Hilton graduated from our Early Childhood Education program at our Mount Joy campus in 2015 and attended the Harrisburg Area Community College (HACC) soon after. She says that her CTC transferrable credits were useful for saving her money and time, but she particularly emphasized how much the depth and practicality of her program’s curriculum prepared her for her future job. “You actually had hands-on. You were able to create lesson plans. You’re actually able to create the materials…. CTC definitely gave me a more realistic education [than college] on what it’s like to be a teacher,” she says, while admitting that her student teaching experience was altered due to the pandemic.
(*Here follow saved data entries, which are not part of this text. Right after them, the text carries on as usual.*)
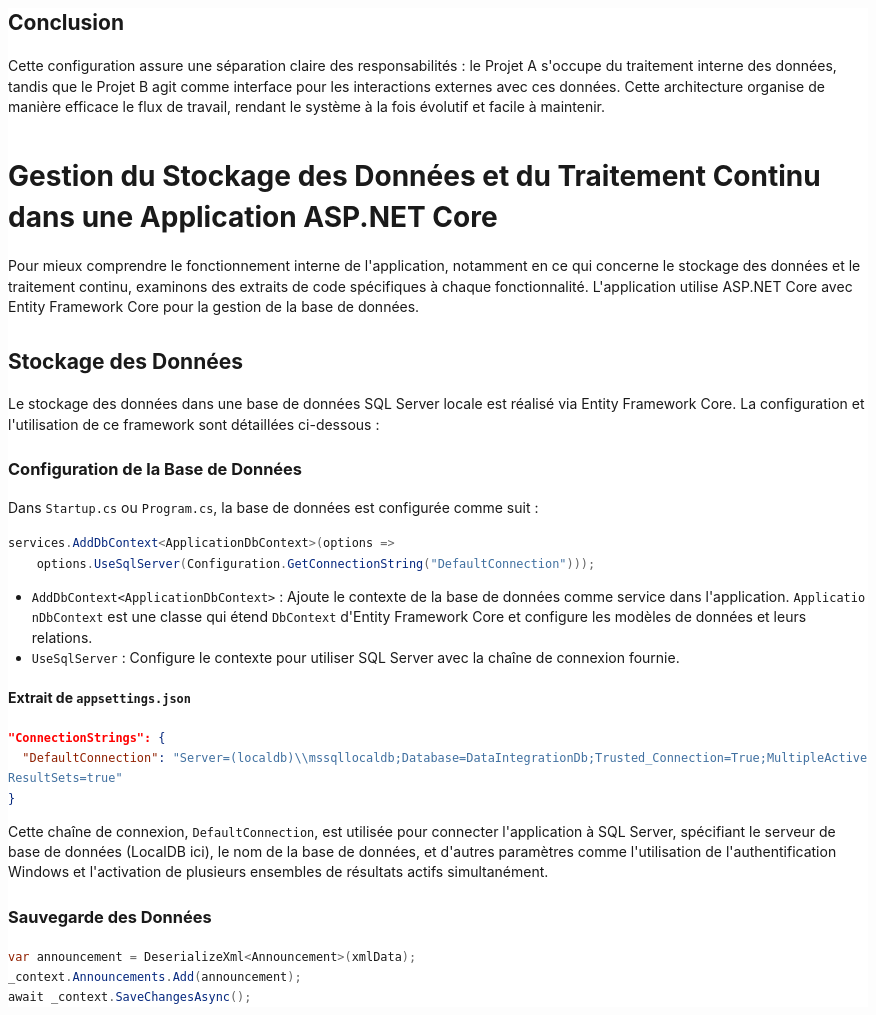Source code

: ## Conclusion
Cette configuration assure une séparation claire des responsabilités : le Projet A s'occupe du traitement interne des données, tandis que le Projet B agit comme interface pour les interactions externes avec ces données. Cette architecture organise de manière efficace le flux de travail, rendant le système à la fois évolutif et facile à maintenir.

# Gestion du Stockage des Données et du Traitement Continu dans une Application ASP.NET Core

Pour mieux comprendre le fonctionnement interne de l'application, notamment en ce qui concerne le stockage des données et le traitement continu, examinons des extraits de code spécifiques à chaque fonctionnalité. L'application utilise ASP.NET Core avec Entity Framework Core pour la gestion de la base de données.

## Stockage des Données

Le stockage des données dans une base de données SQL Server locale est réalisé via Entity Framework Core. La configuration et l'utilisation de ce framework sont détaillées ci-dessous :

### Configuration de la Base de Données

Dans `Startup.cs` ou `Program.cs`, la base de données est configurée comme suit :

```csharp
services.AddDbContext<ApplicationDbContext>(options =>
    options.UseSqlServer(Configuration.GetConnectionString("DefaultConnection")));
```

- `AddDbContext<ApplicationDbContext>` : Ajoute le contexte de la base de données comme service dans l'application. `ApplicationDbContext` est une classe qui étend `DbContext` d'Entity Framework Core et configure les modèles de données et leurs relations.
- `UseSqlServer` : Configure le contexte pour utiliser SQL Server avec la chaîne de connexion fournie.

#### Extrait de `appsettings.json`

```json
"ConnectionStrings": {
  "DefaultConnection": "Server=(localdb)\\mssqllocaldb;Database=DataIntegrationDb;Trusted_Connection=True;MultipleActiveResultSets=true"
}
```

Cette chaîne de connexion, `DefaultConnection`, est utilisée pour connecter l'application à SQL Server, spécifiant le serveur de base de données (LocalDB ici), le nom de la base de données, et d'autres paramètres comme l'utilisation de l'authentification Windows et l'activation de plusieurs ensembles de résultats actifs simultanément.

### Sauvegarde des Données

```csharp
var announcement = DeserializeXml<Announcement>(xmlData);
_context.Announcements.Add(announcement);
await _context.SaveChangesAsync();
```
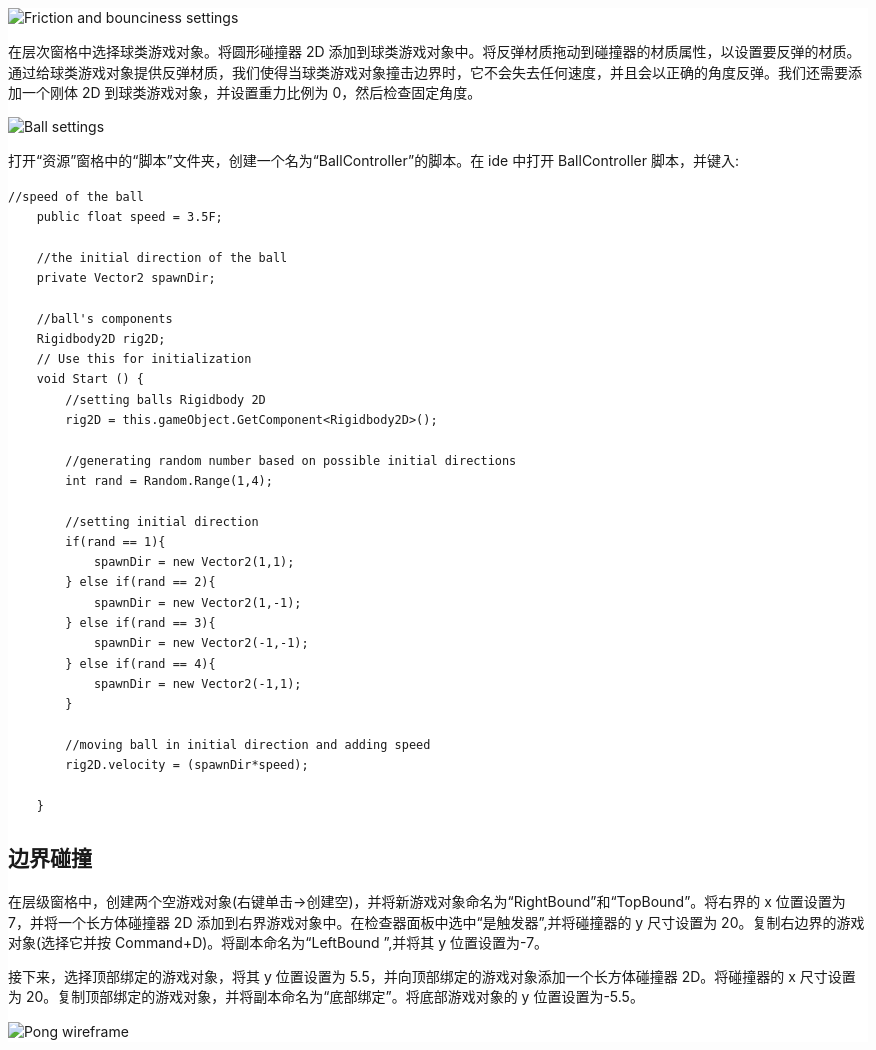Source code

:![Friction and bounciness settings](../Images/0c58117be1646a2941a6862a34cbe850.png)

在层次窗格中选择球类游戏对象。将圆形碰撞器 2D 添加到球类游戏对象中。将反弹材质拖动到碰撞器的材质属性，以设置要反弹的材质。通过给球类游戏对象提供反弹材质，我们使得当球类游戏对象撞击边界时，它不会失去任何速度，并且会以正确的角度反弹。我们还需要添加一个刚体 2D 到球类游戏对象，并设置重力比例为 0，然后检查固定角度。

![Ball settings](../Images/8941e1744e65ffa3255e1d1f1bac8128.png)

打开“资源”窗格中的“脚本”文件夹，创建一个名为“BallController”的脚本。在 ide 中打开 BallController 脚本，并键入:

```
//speed of the ball
	public float speed = 3.5F;

	//the initial direction of the ball
	private Vector2 spawnDir;

	//ball's components
	Rigidbody2D rig2D;
	// Use this for initialization
	void Start () {
		//setting balls Rigidbody 2D
		rig2D = this.gameObject.GetComponent<Rigidbody2D>();

		//generating random number based on possible initial directions
		int rand = Random.Range(1,4);

		//setting initial direction
		if(rand == 1){
			spawnDir = new Vector2(1,1);
		} else if(rand == 2){
			spawnDir = new Vector2(1,-1);
		} else if(rand == 3){
			spawnDir = new Vector2(-1,-1);
		} else if(rand == 4){
			spawnDir = new Vector2(-1,1);
		}

		//moving ball in initial direction and adding speed
		rig2D.velocity = (spawnDir*speed);

	} 
```

## 边界碰撞

在层级窗格中，创建两个空游戏对象(右键单击->创建空)，并将新游戏对象命名为“RightBound”和“TopBound”。将右界的 x 位置设置为 7，并将一个长方体碰撞器 2D 添加到右界游戏对象中。在检查器面板中选中“是触发器”,并将碰撞器的 y 尺寸设置为 20。复制右边界的游戏对象(选择它并按 Command+D)。将副本命名为“LeftBound ”,并将其 y 位置设置为-7。

接下来，选择顶部绑定的游戏对象，将其 y 位置设置为 5.5，并向顶部绑定的游戏对象添加一个长方体碰撞器 2D。将碰撞器的 x 尺寸设置为 20。复制顶部绑定的游戏对象，并将副本命名为“底部绑定”。将底部游戏对象的 y 位置设置为-5.5。

![Pong wireframe](../Images/69b33ea90b7fed1d2f63c67305457489.png)
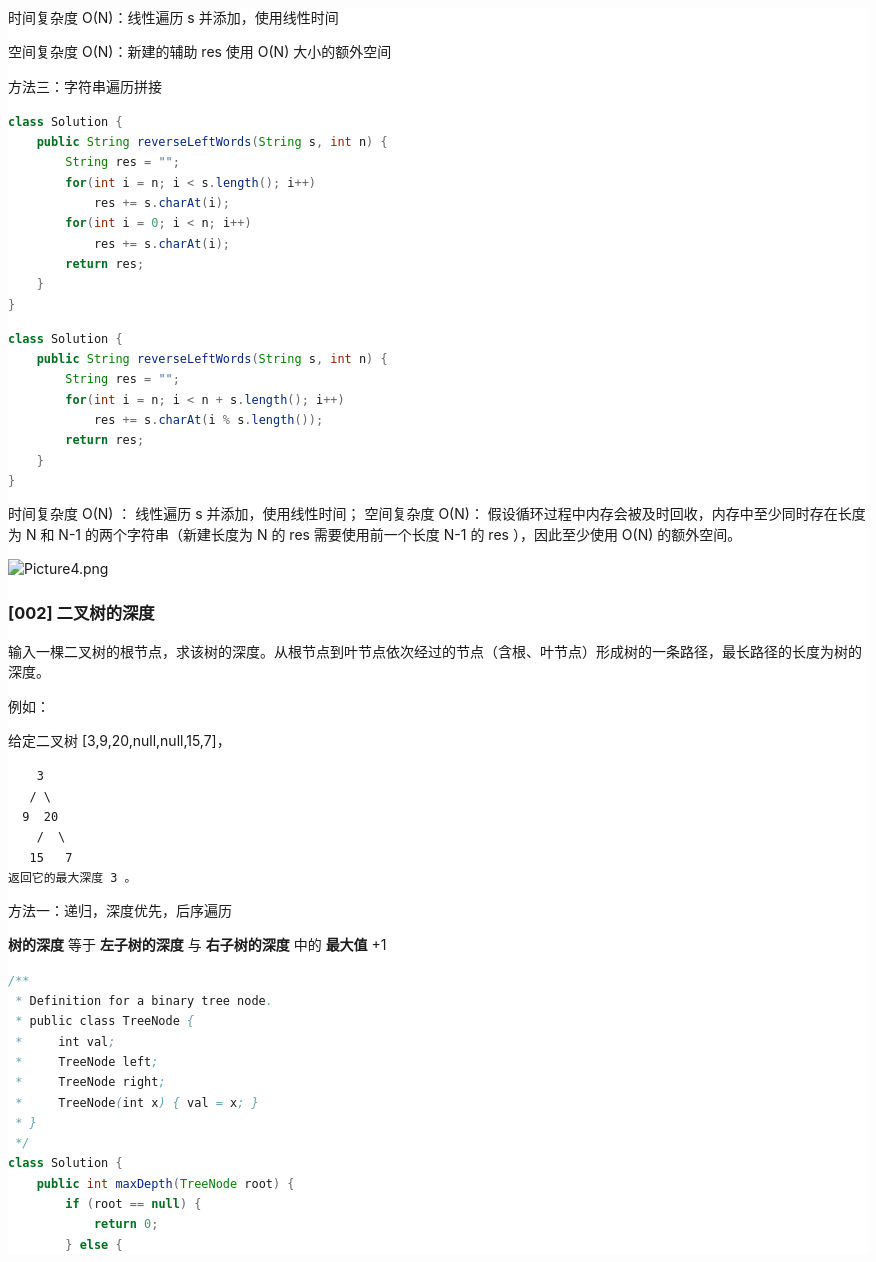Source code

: 时间复杂度 O(N)：线性遍历 s 并添加，使用线性时间

空间复杂度 O(N)：新建的辅助 res 使用 O(N) 大小的额外空间

方法三：字符串遍历拼接

```java
class Solution {
    public String reverseLeftWords(String s, int n) {
        String res = "";
        for(int i = n; i < s.length(); i++)
            res += s.charAt(i);
        for(int i = 0; i < n; i++)
            res += s.charAt(i);
        return res;
    }
}
```

```java
class Solution {
    public String reverseLeftWords(String s, int n) {
        String res = "";
        for(int i = n; i < n + s.length(); i++)
            res += s.charAt(i % s.length());
        return res;
    }
}
```

时间复杂度 O(N) ： 线性遍历 s 并添加，使用线性时间；
空间复杂度 O(N)： 假设循环过程中内存会被及时回收，内存中至少同时存在长度为 N 和 N-1 的两个字符串（新建长度为 N 的 res 需要使用前一个长度 N-1 的 res ），因此至少使用 O(N) 的额外空间。

![Picture4.png](https://pic.leetcode-cn.com/ef68413b3366b97af3ed76037c6a9d1e40ac09c74fd6e5cb6d5173cbd7116beb-Picture4.png)

### [002] 二叉树的深度

输入一棵二叉树的根节点，求该树的深度。从根节点到叶节点依次经过的节点（含根、叶节点）形成树的一条路径，最长路径的长度为树的深度。

例如：

给定二叉树 [3,9,20,null,null,15,7]，

    	3
       / \
      9  20
        /  \
       15   7
    返回它的最大深度 3 。
方法一：递归，深度优先，后序遍历

**树的深度** 等于 **左子树的深度** 与 **右子树的深度** 中的 **最大值** +1

```java
/**
 * Definition for a binary tree node.
 * public class TreeNode {
 *     int val;
 *     TreeNode left;
 *     TreeNode right;
 *     TreeNode(int x) { val = x; }
 * }
 */
class Solution {
    public int maxDepth(TreeNode root) {
        if (root == null) {
            return 0;
        } else {
```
She recalls a lesson on planting and taking care of trees that she taught to preschool-aged children while in high school. She remembers how the children responded with interest and excitement about learning. “That was the one thing that made me feel like, ‘Oh, okay, I can do this….’ It’s not going to be perfect the first time you teach. So it was a kind of confirmation, it was confirming for me that this is what I want to do,” she says.
Hilton currently works as a second-grade teacher at Captain John Smith Elementary School in Virginia. She was recently honored as Teacher of the Year, an award that still shocks her. She says she strives to be the kind of teacher that makes an impact on her students; she described her 101st-Day-of-School celebration this year, where she dressed up as Albert Einstein and made one of her most solemn students laugh. “I’d been trying to help him build his confidence… and I hadn’t been able to make him smile all year,” she remarked.
Hilton admits that even with a few years of experience now, each and every day in the classroom is different. She detailed one reading lesson where all of her “usual teacher tricks” for engagement fell flat. She jokingly offered to bribe her students with candy to do their work and one student “without missing a beat” gasped loudly, “Mrs. Hilton! That’s what kid-nappers do!” “Needless to say, the whole class burst out laughing – and so did I. It was one of those moments that perfectly captures the unpredictable, unfiltered honesty of teaching little ones,” she said.
As Teacher of the Year, Hilton proves that early passion, paired with practical training and a willingness to adapt to the unexpected, can shape a successful career.